*** Teks Halaman ***
Berwudhu merupakan salah satu cara mensucikan diri dengan beberapa praktik dan niat yang memang sudah dikhususkan. Biasanya umat muslim berwudhu ketika hendak shalat wajib dengan menggunakan air.
Selain menggunakan air, berwudhu juga bisa digunakan dengan cara tayamum yakni wudhu yang dilakukan mengunakan media pasir atau debu. Media ini digunakan ketika memang tidak ada air dan kondisinya benar-benar krisis air, seperti ketika di gurun pasir.
Kegiatan berwudhu bertujuan untuk menghilangkan hadas baik kecil maupun besar. Berwudhu memiliki syarat diantaranya adalah niat, membasuh wajah, membasuh kedua tangan, mengusap kepala, membasuh kedua kaki sampai mata kaki dan tertib.
*** Cuplikan Data ***
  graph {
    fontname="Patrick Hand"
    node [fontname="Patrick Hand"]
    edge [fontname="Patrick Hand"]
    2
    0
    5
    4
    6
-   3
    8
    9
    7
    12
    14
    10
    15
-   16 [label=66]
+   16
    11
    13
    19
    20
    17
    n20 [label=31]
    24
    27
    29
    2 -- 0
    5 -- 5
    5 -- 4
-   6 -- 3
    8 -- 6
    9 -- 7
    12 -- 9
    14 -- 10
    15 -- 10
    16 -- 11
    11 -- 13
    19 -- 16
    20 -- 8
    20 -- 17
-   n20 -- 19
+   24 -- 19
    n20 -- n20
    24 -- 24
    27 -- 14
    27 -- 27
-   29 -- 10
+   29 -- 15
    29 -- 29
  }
***
*** Cuplikan Data ***
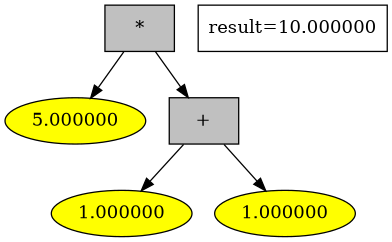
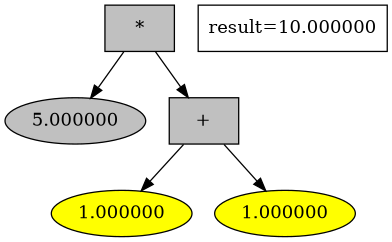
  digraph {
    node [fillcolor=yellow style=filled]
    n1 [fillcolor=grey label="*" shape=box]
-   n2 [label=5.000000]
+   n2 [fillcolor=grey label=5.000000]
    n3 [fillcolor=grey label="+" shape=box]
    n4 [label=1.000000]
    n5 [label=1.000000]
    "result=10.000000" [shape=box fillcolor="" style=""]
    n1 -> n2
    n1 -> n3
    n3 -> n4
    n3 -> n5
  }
***
*** Cuplikan Data ***
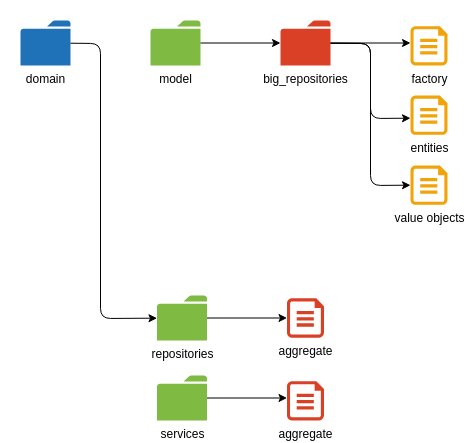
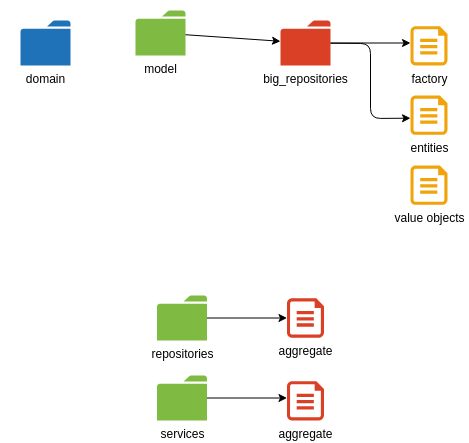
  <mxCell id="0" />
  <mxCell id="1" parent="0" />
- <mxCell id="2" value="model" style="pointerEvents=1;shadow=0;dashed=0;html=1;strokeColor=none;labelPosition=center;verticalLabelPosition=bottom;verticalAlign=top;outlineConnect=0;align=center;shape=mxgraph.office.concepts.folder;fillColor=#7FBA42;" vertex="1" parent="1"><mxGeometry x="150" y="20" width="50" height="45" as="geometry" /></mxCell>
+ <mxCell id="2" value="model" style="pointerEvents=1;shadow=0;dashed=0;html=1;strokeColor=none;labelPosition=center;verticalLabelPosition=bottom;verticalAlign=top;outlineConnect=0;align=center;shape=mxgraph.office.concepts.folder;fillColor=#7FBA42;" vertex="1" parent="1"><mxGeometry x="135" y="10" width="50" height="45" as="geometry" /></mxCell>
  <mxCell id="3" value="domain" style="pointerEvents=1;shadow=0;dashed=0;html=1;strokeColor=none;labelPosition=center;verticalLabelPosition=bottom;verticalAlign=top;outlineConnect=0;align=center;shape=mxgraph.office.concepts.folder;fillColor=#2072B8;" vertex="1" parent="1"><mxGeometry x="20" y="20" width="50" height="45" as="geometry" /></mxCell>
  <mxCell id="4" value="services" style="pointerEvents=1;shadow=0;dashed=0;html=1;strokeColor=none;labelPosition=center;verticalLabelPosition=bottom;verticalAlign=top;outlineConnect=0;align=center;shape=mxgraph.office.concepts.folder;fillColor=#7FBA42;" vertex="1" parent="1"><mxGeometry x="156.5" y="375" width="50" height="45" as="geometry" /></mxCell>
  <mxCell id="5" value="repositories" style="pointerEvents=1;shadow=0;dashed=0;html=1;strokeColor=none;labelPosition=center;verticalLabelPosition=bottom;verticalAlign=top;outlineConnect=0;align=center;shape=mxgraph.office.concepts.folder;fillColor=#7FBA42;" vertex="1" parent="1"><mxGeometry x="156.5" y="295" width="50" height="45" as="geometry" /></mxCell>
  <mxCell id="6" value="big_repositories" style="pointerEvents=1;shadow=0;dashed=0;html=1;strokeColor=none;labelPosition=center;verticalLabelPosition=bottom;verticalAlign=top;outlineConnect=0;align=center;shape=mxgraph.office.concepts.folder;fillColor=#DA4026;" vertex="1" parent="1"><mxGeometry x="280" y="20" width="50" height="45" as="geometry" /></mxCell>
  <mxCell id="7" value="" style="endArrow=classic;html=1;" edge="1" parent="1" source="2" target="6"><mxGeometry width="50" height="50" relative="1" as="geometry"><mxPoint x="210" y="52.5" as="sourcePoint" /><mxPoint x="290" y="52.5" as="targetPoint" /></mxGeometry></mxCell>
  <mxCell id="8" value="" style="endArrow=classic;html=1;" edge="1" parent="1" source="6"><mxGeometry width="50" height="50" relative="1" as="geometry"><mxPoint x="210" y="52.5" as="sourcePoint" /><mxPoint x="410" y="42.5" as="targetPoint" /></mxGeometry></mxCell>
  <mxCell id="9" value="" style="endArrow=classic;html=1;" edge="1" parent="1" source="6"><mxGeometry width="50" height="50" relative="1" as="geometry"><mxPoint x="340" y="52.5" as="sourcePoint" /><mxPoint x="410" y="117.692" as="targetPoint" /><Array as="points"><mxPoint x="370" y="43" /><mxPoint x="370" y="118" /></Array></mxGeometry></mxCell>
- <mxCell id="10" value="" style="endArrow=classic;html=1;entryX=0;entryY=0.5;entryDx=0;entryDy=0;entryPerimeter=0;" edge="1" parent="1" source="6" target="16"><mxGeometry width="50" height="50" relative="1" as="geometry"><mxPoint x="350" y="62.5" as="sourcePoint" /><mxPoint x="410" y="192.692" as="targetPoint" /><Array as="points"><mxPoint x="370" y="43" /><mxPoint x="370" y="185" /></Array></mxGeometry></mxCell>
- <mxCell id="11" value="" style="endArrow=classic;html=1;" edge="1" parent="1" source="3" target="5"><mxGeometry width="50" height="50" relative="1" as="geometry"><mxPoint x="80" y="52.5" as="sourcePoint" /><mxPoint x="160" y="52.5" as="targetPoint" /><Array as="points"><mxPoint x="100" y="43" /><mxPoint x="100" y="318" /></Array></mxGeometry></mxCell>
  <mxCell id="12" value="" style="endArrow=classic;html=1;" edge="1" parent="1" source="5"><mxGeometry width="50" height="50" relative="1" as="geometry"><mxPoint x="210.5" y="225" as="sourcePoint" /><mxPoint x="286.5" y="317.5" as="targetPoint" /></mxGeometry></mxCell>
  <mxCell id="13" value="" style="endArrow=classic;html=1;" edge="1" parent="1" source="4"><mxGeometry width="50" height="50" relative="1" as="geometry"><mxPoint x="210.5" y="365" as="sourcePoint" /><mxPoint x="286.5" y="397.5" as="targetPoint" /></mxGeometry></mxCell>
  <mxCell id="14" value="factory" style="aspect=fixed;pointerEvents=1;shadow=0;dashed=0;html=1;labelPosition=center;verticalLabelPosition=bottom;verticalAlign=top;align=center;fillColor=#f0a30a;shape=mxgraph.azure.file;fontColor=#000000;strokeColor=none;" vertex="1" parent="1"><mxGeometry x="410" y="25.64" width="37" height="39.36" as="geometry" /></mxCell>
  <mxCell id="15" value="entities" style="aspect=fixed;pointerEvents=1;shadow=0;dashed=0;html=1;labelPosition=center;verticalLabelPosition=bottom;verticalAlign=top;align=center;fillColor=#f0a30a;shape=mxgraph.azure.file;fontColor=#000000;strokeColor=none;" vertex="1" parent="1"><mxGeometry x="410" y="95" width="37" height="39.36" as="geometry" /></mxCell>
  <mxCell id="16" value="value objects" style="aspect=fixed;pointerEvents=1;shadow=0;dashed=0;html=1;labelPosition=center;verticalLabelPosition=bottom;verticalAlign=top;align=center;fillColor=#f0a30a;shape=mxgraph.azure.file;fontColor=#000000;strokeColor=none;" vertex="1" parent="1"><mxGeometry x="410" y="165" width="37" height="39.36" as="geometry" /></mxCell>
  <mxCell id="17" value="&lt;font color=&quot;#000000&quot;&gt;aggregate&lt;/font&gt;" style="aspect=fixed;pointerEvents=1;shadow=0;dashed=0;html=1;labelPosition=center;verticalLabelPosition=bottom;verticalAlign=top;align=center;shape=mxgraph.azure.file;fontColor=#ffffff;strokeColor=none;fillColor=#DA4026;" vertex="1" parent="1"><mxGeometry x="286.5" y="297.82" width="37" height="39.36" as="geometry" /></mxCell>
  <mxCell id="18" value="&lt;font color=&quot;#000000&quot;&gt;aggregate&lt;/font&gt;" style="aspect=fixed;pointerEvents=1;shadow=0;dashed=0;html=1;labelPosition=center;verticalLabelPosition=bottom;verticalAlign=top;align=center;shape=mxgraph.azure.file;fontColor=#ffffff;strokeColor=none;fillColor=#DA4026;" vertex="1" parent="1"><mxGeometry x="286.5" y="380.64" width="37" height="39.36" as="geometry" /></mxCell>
***
**Tugas Anda:**
1 – Kutip persis bagian teks tentang wudhu yang diawali dengan "Selain menggunakan air, berwudhu" dan berlanjut sampai "kaki dan tertib.".
2 – Teruskan teks tentang wudhu setelah kalimat terakhirnya.

**Jawaban:**
1 –
Selain menggunakan air, berwudhu juga bisa digunakan dengan cara tayamum yakni wudhu yang dilakukan mengunakan media pasir atau debu. Media ini digunakan ketika memang tidak ada air dan kondisinya benar-benar krisis air, seperti ketika di gurun pasir.
Kegiatan berwudhu bertujuan untuk menghilangkan hadas baik kecil maupun besar. Berwudhu memiliki syarat diantaranya adalah niat, membasuh wajah, membasuh kedua tangan, mengusap kepala, membasuh kedua kaki sampai mata kaki dan tertib.

2 –
Pentingnya wudhu juga dilakukan bukan hanya ketika hendak ibadah shalat saja, yakni ketika merasa terkena najis. Banyak sekali jenis-jenis najis dalam islam yang harus kita ketahui untuk menjaga kita agar tetap suci.
Rasulullah SAW bersabda, “Allah tidak menerima shalat salah seorang diantara kalian apabila ia berhadas, hingga ia berwudhu.” (HR. Bukhari).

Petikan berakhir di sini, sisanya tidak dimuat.